With those out of the way, he turns to competing major monotheistic religions, though he seems to deal only with Islam, ignoring Judaism altogether. That is typical. Christians in the US tend to tread gingerly around Judaism, believing it to be a false religion but rarely coming out and saying so.
The next step is to show that IF any allegedly revealed religion is true, it has to be backed by miracles in the strict sense — events that could not in principle happen naturally and that could only have had a divine cause. There is no other way one could have rational grounds for confirming the claim that some message really came from God.
That much pretty much rules out Islam. Muhammad never even claimed any miracle other than the Koran itself. But the Koran is clearly not miraculous in principle even if one believed that it was so extraordinary that Muhammad could not have written it. By contrast, everyone agrees that Christ’s resurrection would be impossible by purely natural causes, IF it really occurred.

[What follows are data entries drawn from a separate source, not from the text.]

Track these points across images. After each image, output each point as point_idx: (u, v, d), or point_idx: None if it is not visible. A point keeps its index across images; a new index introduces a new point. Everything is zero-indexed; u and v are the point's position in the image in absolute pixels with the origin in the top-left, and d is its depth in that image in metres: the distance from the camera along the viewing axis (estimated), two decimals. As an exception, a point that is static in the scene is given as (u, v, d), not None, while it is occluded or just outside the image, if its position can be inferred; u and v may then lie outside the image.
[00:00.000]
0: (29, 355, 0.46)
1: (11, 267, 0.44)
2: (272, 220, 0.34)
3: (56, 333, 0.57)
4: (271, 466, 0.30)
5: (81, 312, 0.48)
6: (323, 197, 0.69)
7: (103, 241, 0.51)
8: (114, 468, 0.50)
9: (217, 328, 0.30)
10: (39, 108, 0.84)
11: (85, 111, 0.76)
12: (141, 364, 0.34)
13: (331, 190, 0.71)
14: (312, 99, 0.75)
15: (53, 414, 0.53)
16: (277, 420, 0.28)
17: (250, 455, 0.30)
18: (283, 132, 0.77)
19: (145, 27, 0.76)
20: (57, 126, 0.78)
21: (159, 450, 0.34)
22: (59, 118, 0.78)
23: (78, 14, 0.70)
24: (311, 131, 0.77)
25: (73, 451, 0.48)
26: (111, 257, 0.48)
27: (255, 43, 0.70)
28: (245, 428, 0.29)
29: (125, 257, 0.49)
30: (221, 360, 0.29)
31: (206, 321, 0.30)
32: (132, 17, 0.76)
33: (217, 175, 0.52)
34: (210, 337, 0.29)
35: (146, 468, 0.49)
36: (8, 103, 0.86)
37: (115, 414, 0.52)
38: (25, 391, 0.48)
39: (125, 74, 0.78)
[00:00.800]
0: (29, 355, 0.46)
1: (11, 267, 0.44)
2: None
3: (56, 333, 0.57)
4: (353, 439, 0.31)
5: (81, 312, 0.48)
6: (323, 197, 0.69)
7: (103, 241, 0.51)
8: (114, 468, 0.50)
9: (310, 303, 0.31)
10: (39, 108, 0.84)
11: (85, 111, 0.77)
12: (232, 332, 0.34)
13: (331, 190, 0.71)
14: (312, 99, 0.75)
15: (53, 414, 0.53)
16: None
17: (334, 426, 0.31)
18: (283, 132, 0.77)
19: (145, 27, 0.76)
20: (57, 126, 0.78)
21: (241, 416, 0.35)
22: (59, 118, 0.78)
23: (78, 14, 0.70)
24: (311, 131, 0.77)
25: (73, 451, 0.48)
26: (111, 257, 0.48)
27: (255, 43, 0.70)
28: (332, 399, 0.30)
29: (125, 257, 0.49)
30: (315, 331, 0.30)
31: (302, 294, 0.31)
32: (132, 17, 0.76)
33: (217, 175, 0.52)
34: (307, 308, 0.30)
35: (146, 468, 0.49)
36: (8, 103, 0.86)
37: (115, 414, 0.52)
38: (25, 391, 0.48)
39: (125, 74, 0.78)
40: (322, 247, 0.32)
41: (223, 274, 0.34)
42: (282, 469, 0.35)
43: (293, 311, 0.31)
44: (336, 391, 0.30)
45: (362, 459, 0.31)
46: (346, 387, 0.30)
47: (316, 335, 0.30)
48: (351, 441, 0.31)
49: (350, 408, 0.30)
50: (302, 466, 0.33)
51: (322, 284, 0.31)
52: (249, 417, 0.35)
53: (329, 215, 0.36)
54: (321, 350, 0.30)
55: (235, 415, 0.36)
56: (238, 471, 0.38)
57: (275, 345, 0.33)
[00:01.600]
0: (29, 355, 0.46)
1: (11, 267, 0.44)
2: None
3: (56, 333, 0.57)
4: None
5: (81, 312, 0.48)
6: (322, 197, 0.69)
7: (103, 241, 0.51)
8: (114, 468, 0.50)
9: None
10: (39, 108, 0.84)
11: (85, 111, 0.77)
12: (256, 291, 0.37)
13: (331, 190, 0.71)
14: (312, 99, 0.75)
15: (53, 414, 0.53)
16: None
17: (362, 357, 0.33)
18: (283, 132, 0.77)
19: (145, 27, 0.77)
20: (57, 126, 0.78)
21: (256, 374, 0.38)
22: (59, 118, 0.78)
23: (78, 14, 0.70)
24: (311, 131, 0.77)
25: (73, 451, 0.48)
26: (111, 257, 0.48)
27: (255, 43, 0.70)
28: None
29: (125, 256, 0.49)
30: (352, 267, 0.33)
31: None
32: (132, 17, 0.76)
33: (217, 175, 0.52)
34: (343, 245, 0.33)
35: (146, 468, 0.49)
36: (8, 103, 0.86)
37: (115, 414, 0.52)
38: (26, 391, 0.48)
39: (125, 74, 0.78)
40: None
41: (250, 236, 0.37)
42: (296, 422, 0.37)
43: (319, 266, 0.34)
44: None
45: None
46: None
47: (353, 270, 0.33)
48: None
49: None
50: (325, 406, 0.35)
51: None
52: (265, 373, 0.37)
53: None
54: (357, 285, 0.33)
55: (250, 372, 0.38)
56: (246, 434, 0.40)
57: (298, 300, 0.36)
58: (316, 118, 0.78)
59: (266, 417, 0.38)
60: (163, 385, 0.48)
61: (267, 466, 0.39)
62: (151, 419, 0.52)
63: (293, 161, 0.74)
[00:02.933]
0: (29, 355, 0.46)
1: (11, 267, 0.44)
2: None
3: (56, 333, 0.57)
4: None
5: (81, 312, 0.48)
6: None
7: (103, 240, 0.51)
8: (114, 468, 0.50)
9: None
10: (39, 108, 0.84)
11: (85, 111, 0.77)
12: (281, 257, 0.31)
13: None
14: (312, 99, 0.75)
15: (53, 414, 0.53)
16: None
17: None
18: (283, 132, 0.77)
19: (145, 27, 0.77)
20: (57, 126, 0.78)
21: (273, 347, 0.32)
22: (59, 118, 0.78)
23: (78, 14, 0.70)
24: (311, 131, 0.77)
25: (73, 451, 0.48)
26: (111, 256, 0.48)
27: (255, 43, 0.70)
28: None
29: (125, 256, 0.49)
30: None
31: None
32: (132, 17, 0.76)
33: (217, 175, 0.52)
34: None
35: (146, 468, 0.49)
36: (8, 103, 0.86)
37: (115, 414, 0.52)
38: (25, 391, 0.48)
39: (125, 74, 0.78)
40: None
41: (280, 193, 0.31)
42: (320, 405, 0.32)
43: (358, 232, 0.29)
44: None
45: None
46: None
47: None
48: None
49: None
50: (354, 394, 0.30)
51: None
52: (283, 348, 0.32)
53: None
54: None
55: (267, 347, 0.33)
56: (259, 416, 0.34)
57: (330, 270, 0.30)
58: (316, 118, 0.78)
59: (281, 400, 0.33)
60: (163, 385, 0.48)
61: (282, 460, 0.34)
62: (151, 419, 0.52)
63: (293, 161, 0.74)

The next step is to defend the historicity of Christ’s resurrection itself. In my view, it is foolish to do this until one has already independently established points 1-5 above. For only in light of 1-5 is the evidence for the resurrection going to have its full power. Apart from 1-5 a skeptic could always say “Who knows what really happened, but we know it couldn’t have been a miracle” etc. That won’t wash if one has already established 1-5, though.
If one establishes that too, though, and if one grants (what I think there is no reasonable doubt about) that Jesus of Nazareth claimed to be divine, then the fact that He was resurrected, that only God could have resurrected Him, and that this happened despite His saying something which would (if false) be blasphemous in the extreme, all would confirm that it was not false. In other words, it would show that there is a divine “seal of approval” on what He said and that what He said is therefore true. But if He is divine, and yet He is a different Person from the Father and Holy Spirit, etc., then we’ve got the essence of the doctrine of the Trinity. And then from there a Thomistic theologian works out the rest by inferring from what natural theology tells us together with what Christ’s revelation tells us. And that takes us beyond natural or philosophical theology and into sacred theology.
That’s nothing more than a sketch, but that’s the framework that a sound Christian theology would begin by fleshing out. It’s the sort of thing Aquinas and other Scholastics do, and the sort of thing that has to be done before the more detailed stuff (law and grace, sin and salvation, Eucharistic theology, etc. etc.) can properly be treated.
So there you go, Christians. None of that wishy-washy “If you accept Jesus as your savior, you are a Christian” short cut. That’s for slackers. Get to work meeting all of Feser’s requirements before calling yourself a Christian.